▸ **TASK SET**:
- 1) In the attorney general opinion, what conditions must a person meet under former section 52.021(e) to be entitled to certification to the supreme court? List each one.
- 2) Answer these questions about the attorney general opinion:
(a) What is the opinion number?
(b) Which House Bill repealed section 52.021(e)?
(c) Why did the subcommittee postpone further consideration of the application?
- 3) Extend the attorney general opinion past its final sentence.

▸ **TEXT EXCERPT**:
————————

Office of the Attorney General
Honorable Merrill L. Hartman
Opinion No. DM-58
Re: Whether the Court Reporters Certification Board may consider an application for certification under Government Code section 52.021(e) after the effective date of repeal of that provision, when consideration of the application began before the repeal date (RQ-176)
Dear Judge Hartman:
You have requested an opinion from this office concerning the repeal, effective September 1, 1991, of section 52.021(e) of the Government Code. Former section 52.021(e) provided the following:
(e) A person who has successfully completed a registered professional reporter's examination administered by the National Shorthand Reporters Association having standards and requirements equivalent to or more difficult than those prescribed by this chapter, who has made proper application for and successfully passed Part B of the certification examination administered by the Court Reporters Certification Board, and who has been actively engaged in the practice of shorthand reporting while maintaining continuous membership in the national association is entitled to be certified to the supreme court in the manner provided by Section 52.024.
The act repealing this provision, House Bill 1417, states in section 2 that it
takes effect September 1, 1991, and applies only to certifications by the Court Reporters Certification Board to the supreme court . . . made on or after that date. A certification made under Chapter 52, Government Code, before September 1, 1991, is governed by the law as it existed on the date the certification was made, and that law is continued in effect for that purpose.
Acts 1991, 72d Leg., ch. 799, section 2, at 2809 (emphasis added).
Your request to us is prompted by the following situation. A subcommittee of the board first considered an application for certification under section 52.021(e) before September 1, 1991. However, the subcommittee of the board, being unable to reach a consensus on the applicant's qualifications, postponed further consideration of the application until a future board meeting. As no consensus was reached on the application in question, the board has not certified the applicant to the supreme court. September 1, 1991 has now passed, and you ask whether the board may continue to consider the application under repealed section 52.021(e). We conclude that it may not.

————————

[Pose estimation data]

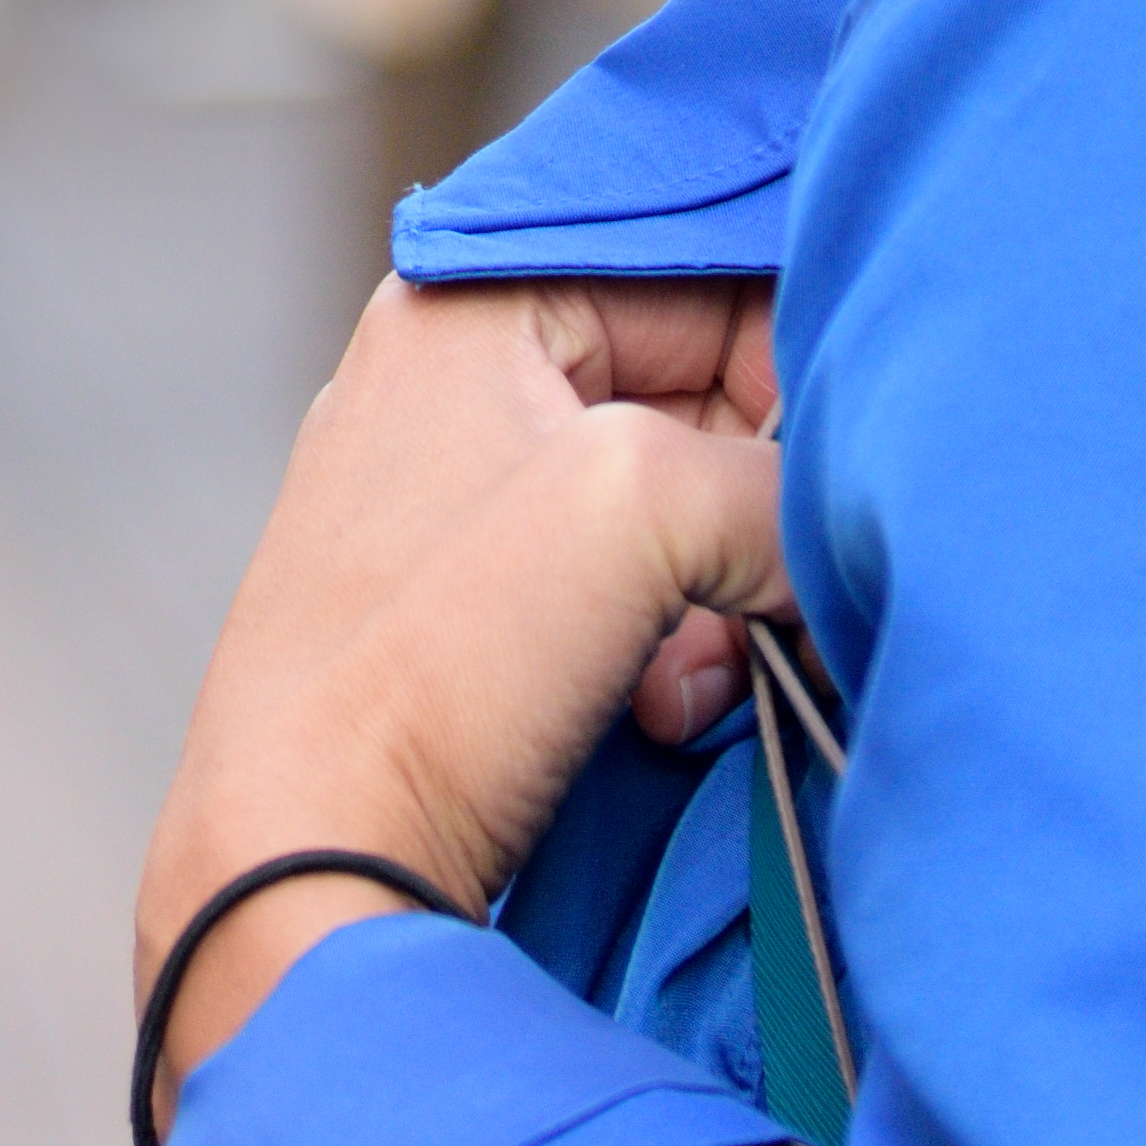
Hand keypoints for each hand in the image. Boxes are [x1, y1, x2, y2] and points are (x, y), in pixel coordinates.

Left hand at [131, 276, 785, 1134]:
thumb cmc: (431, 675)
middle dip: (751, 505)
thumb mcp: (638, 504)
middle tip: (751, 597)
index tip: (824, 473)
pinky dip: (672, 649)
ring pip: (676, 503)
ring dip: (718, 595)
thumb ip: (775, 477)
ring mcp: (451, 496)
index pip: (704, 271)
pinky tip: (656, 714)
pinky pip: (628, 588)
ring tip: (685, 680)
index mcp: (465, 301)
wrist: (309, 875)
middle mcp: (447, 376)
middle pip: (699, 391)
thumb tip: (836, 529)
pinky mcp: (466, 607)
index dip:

————————

▸ **TASK RESPONSES**:
- 1)
- Successfully completed a registered professional reporter's examination administered by the National Shorthand Reporters Association, with standards and requirements equivalent to or more difficult than those prescribed by the chapter
- Made proper application for and successfully passed Part B of the certification examination administered by the Court Reporters Certification Board
- Been actively engaged in the practice of shorthand reporting while maintaining continuous membership in the national association

- 2)
(a) DM-58
(b) House Bill 1417
(c) It was unable to reach a consensus on the applicant's qualifications.

- 3)
We find that the savings clause in House Bill 1417 was only intended to apply to applications actually pending in the supreme court as of September 1, 1991. House Bill 1417 clearly provides that section 52.021(e) continues in effect only as to certifications made by the Court Reporters Certification Board to the supreme court before September 1, 1991. Id. If the board had certified the individual in question to the supreme court prior to September 1, the applicant would have been entitled to a certificate under former provision 52.021(e). However, such is not the case; as of September 1, the board had not certified the applicant to the supreme court. Accordingly, this particular application may not be considered by the board under section 52.021(e). The fact that the applicant in question submitted an application to the board prior to September 1 does not alter this result.
The Court Reporters Certification Board may not continue to consider an application for certification under now- repealed section 52.021(e) of the Government Code. Section 52.021(e) continues in effect only as to applications for certification that were pending before the supreme court prior to September 1, 1991.
Very truly yours,
Attorney General of Texas
First Assistant Attorney General
Deputy Assistant Attorney General
JUDGE ZOLLIE STEAKLEY (Ret)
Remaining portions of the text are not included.